As the most awarded mobile agency globally, The Hyperfactory won six Webby Awards in 2009 placing them second in the inaugural 'Global Webby Agency of the Year' award. The company was nominated for more awards in the Global Mobile Marketing Association Awards in 2007 than any other company in the world. At the 2008 Global Mobile Marketing Association Awards, The Hyperfactory won the most awards (five) including two global categories. The Hyperfactory is also the winner of numerous Cannes Lions (Grand Prix Media Lion & Bronze Lion 2007, Cannes Media Lions Gold 2007), Clios, Mobile Marketing Association, Marketing-Interative 2010 Agency of the year – Mobile 2010, IDC'S TOP 10 Wireless Companies to watch in America 2007, Effie's, DMA, OMMA, Deloitte Fast 500 Asia Pacific (2004, 2005), AdTech and Webby awards, including AdAge Top 15 Mobile Agencies 2012 and iMedia Mobile Agency of the Year 2011, finalist in 2012 and 2013.

== Contribution to the Industry ==
Having actively served the mobile industry globally since 2000, appearing, keynoting and participating in events including Ad:Tech, Mobile Marketing Association Forums, OMMA, iMedia, Informa, CTIA, Consumer Electronics Show, Mobile Entertainment Forum, Geoffrey has made great contributions. He has conducted high intensity executive workshops with corporate clients across the US and South East Asia, including P&G, GOME, Haier, Samsung, Unilever, Coca-Cola, Johnson & Johnson, Nokia, Toyota and Motorola. He has been invited to serve on global jury and judging panels including the Webbys, the Mobile Marketing Association, Effie's and the Inaugural Mobile Jury at the 2012 Cannes Lions.

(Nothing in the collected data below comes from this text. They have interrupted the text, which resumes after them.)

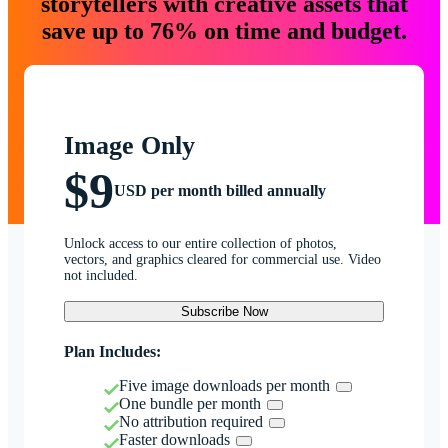
storytellers with creative assets that
save up to 76% on time and budget.
Image Only
$9
USD per month billed annually
Unlock access to our entire collection of photos,
vectors, and graphics cleared for commercial use. Video
not included.
Subscribe Now
Plan Includes:
Five image downloads per month
One bundle per month
No attribution required
Faster downloads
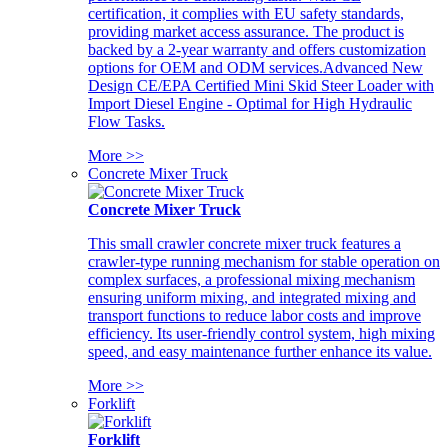
certification, it complies with EU safety standards,
providing market access assurance. The product is
backed by a 2-year warranty and offers customization
options for OEM and ODM services.Advanced New
Design CE/EPA Certified Mini Skid Steer Loader with
Import Diesel Engine - Optimal for High Hydraulic
Flow Tasks.
More >>
Concrete Mixer Truck
Concrete Mixer Truck
This small crawler concrete mixer truck features a
crawler-type running mechanism for stable operation on
complex surfaces, a professional mixing mechanism
ensuring uniform mixing, and integrated mixing and
transport functions to reduce labor costs and improve
efficiency. Its user-friendly control system, high mixing
speed, and easy maintenance further enhance its value.
More >>
Forklift
Forklift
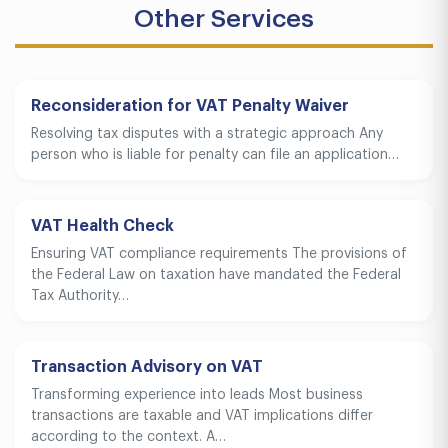
Other Services
Reconsideration for VAT Penalty Waiver
Resolving tax disputes with a strategic approach Any
person who is liable for penalty can file an application…
VAT Health Check
Ensuring VAT compliance requirements The provisions of
the Federal Law on taxation have mandated the Federal
Tax Authority…
Transaction Advisory on VAT
Transforming experience into leads Most business
transactions are taxable and VAT implications differ
according to the context. A…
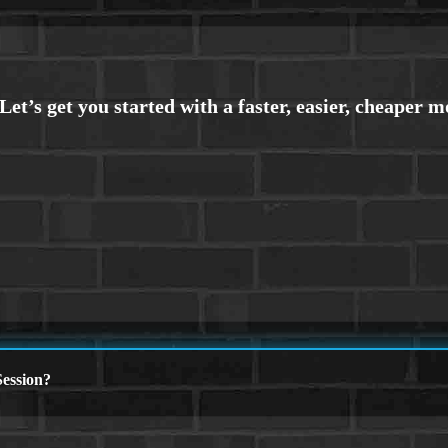
ession?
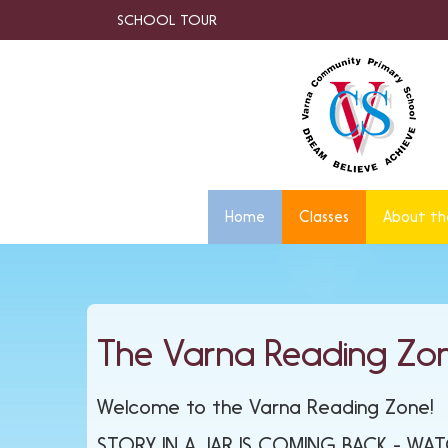
SCHOOL TOUR
Home
Classes
About th
The Varna Reading Zo
Welcome to the Varna Reading Zone!
STORY IN A JAR IS COMING BACK - WA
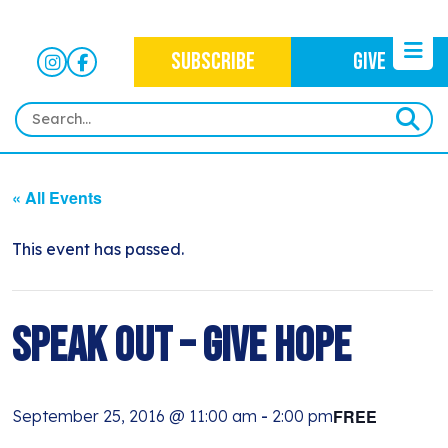
SUBSCRIBE
GIVE
HOME
« All Events
ABOUT
OUR WORK
This event has passed.
OUR MISSION
NEWS
CRIMINAL JUSTICE
WHO WE ARE
EVENTS
Speak Out – Give Hope
NEWSLETTERS
IMMIGRATION JUSTICE
WAYS TO GIVE
CONTACT
BLOG
ANTI-RACISM
HISTORY
FREE
September 25, 2016 @ 11:00 am
-
2:00 pm
SUBSCRIBE
NONVIOLENCE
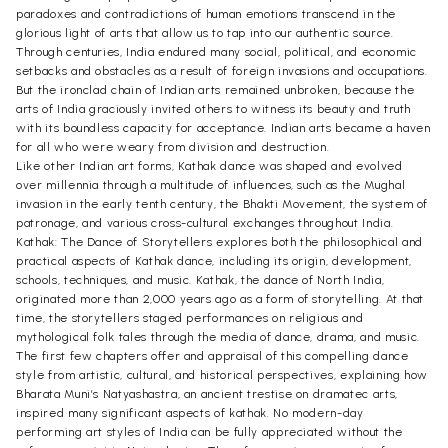
paradoxes and contradictions of human emotions transcend in the
glorious light of arts that allow us to tap into our authentic source.
Through centuries, India endured many social, political, and economic
setbacks and obstacles as a result of foreign invasions and occupations.
But the ironclad chain of Indian arts remained unbroken, because the
arts of India graciously invited others to witness its beauty and truth
with its boundless capacity for acceptance. Indian arts became a haven
for all who were weary from division and destruction.
Like other Indian art forms, Kathak dance was shaped and evolved
over millennia through a multitude of influences, such as the Mughal
invasion in the early tenth century, the Bhakti Movement, the system of
patronage, and various cross-cultural exchanges throughout India.
Kathak: The Dance of Storytellers explores both the philosophical and
practical aspects of Kathak dance, including its origin, development,
schools, techniques, and music. Kathak, the dance of North India,
originated more than 2,000 years ago as a form of storytelling. At that
time, the storytellers staged performances on religious and
mythological folk tales through the media of dance, drama, and music.
The first few chapters offer and appraisal of this compelling dance
style from artistic, cultural, and historical perspectives, explaining how
Bharata Muni’s Natyashastra, an ancient trestise on dramatec arts,
inspired many significant aspects of kathak. No modern-day
performing art styles of India can be fully appreciated without the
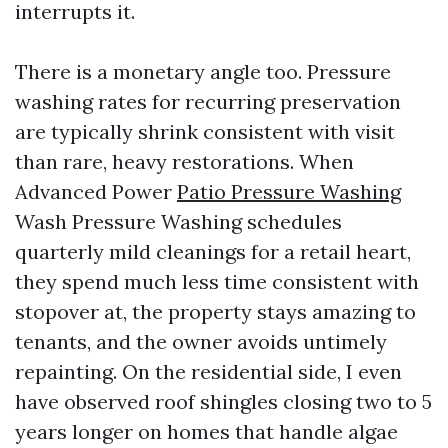
interrupts it.
There is a monetary angle too. Pressure
washing rates for recurring preservation
are typically shrink consistent with visit
than rare, heavy restorations. When
Advanced Power
Patio Pressure Washing
Wash Pressure Washing schedules
quarterly mild cleanings for a retail heart,
they spend much less time consistent with
stopover at, the property stays amazing to
tenants, and the owner avoids untimely
repainting. On the residential side, I even
have observed roof shingles closing two to 5
years longer on homes that handle algae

In addition to being a sought after speaker, panellist, and futurist, Geoffrey has received the recognition from his peers for his contributions to the industry in the form of the MIN Online 21 Most Intriguing People in Media 2011, was appointed to the Global list of Top Ten Mobile Thinkers (2011) by influential mobile industry body DotMobi, and was named one of the 40 Most Influential People in New Zealand Telecommunications (2004, 2005). His startups have also been honoured as one of 100 Brilliant Companies by Entrepreneur.com in 2010.

He has also held the positions of Global board director – Global Secretary Mobile Marketing Association (2009 – 2010), Executive board member – North America Mobile Marketing Association (2012 – 2012) and Founding Executive board director – Asia Pacific Chapter Treasurer, Secretary Mobile Marketing Association (January 2007 – 2010). He has served on the iMedia Breakthrough Summit 2012 – Advisory Board & Judging Panel and the iMedia Agency Summit 2012 – Advisory Board (2012).

== Other Ventures ==
Geoffrey is working with the start-up and investment community in the US and Greater China to further the advancement of disruptive technologies and platforms. He is an active founder, investor, and advisor to numerous startups including his role as Co-founder of Australasia's leading mobile advertising agency, Snakk Media (NZX:SNK) successfully listed on the New Zealand stock exchange in 2013 and now in voluntary administration. In addition, he is a Founding General Partner of China Scot Fund (2013) which is an early stage investment and consulting practice focused on advancing disruptive digital technology, investor to IMRSV (2013 NYC), investor to Booktrack (2011 Greater New York City Area), investor and advisor to We&Co (2011 Greater Atlanta Area), advisor to Media & Marketing Technology Council in Manhattan (2011) and a limited partner and advisor to Eniac Ventures (2010 New York).